This week in “Thanks, Internet” — a graphic novel in GIFs, words of wisdom from Werner Herzog, Stephen Colbert's desk shenanigans, "Love Actually" meets "Peanuts," and Christopher Lee makes metal music for Christmas.
1. The Future of the GIF?
The English indie-rock band Wild Beasts and the visual artist Mattis Dovier teamed up to create the first graphic novel in GIFs this week. Actually, they made two. The first is about a robot exploring a human’s world and the second is about a human exploring a robot world. It’s anime-inspired black-and-white animation and it might just be the future. A whiskey company sponsored the whole affair because GIFs are good for business in 2014.
2. Herzog Inspirationals
Our favorite new Tumblr is Herzog Inspirationals — a send-up of inspirational posters featuring the hopeless observations of Werner Herzog on otherwise innocuous images. It's hard to pick a favorite and we look forward to the meaningless, interminable existence of this blog.
3. Remembering a Roomy Desk
Stephen Colbert files his final Report next Thursday, and he’s going out in style with Kendrick Lamar, Seth Rogen, and one President Obama. In addition to retiring his beloved conservative pundit character, we can assume Colbert will say goodbye to a host of successful gags. His team sent one of them off with a supercut this week: a web exclusive of everything he’s ever pulled out from behind his desk, from food, to small animals, to bigger animals, to people, to groups of people, to an entire family. We'll miss The Report, and that super-spacious desk.

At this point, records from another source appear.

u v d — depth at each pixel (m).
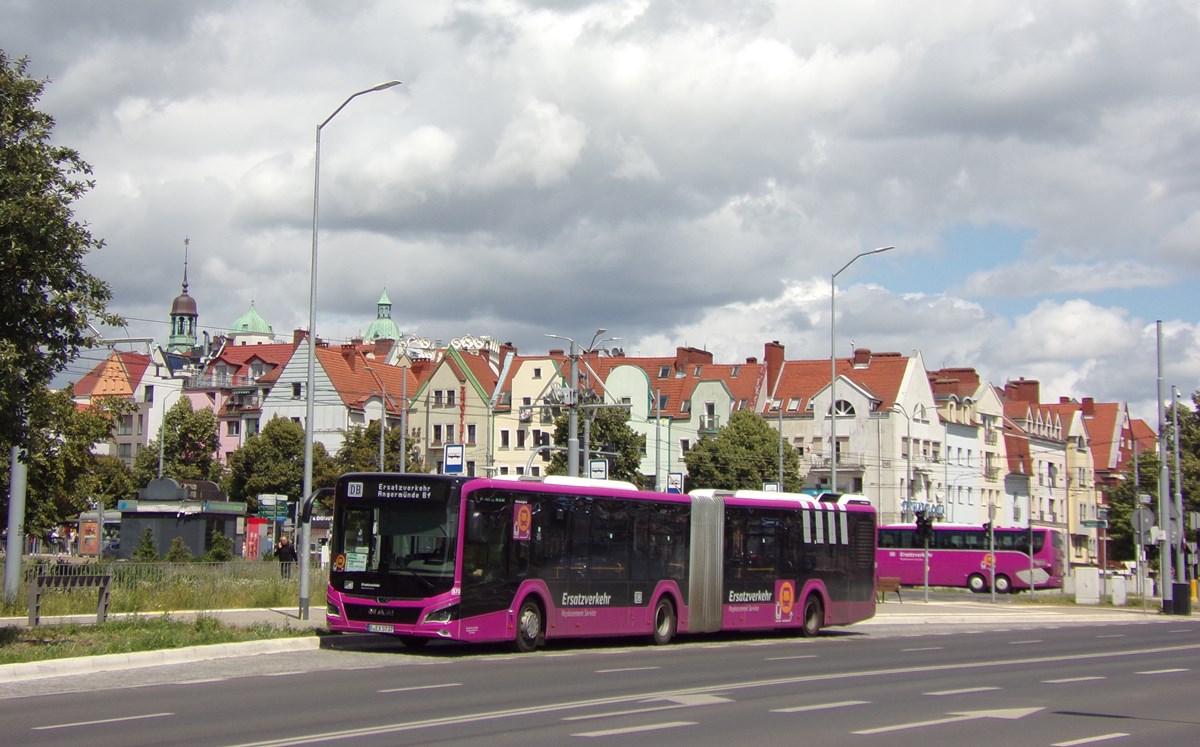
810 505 33.44
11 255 19.00
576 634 26.41
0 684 18.61
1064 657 26.67
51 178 19.88
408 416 98.50
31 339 19.80
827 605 33.53
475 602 24.14
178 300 157.88
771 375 98.12
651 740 13.42
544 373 94.88
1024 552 69.81
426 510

4. Love Actually vs. Peanuts
Love it or hate it, Love Actually has become a Christmas classic. Well aware of that fact, BuzzFeed’s Jen Lewis took quotes from the movie and tacked them onto Peanuts comics this week. It works really well.
5. Christopher Lee's Heavy Metal Christmas
Christopher Lee, the 92-year-old English actor from The Wicker Man, The Lord of the Rings trilogy, and the Hammer Horror films, has released his third annual Christmas song. Like the two that preceded it, the song features Lee's still-strong baritone over poppy metal riffs. “Darkest Carols, Faithful Sing” makes me hope I'm a fraction as productive as Lee is at 92. Or tomorrow, for that matter.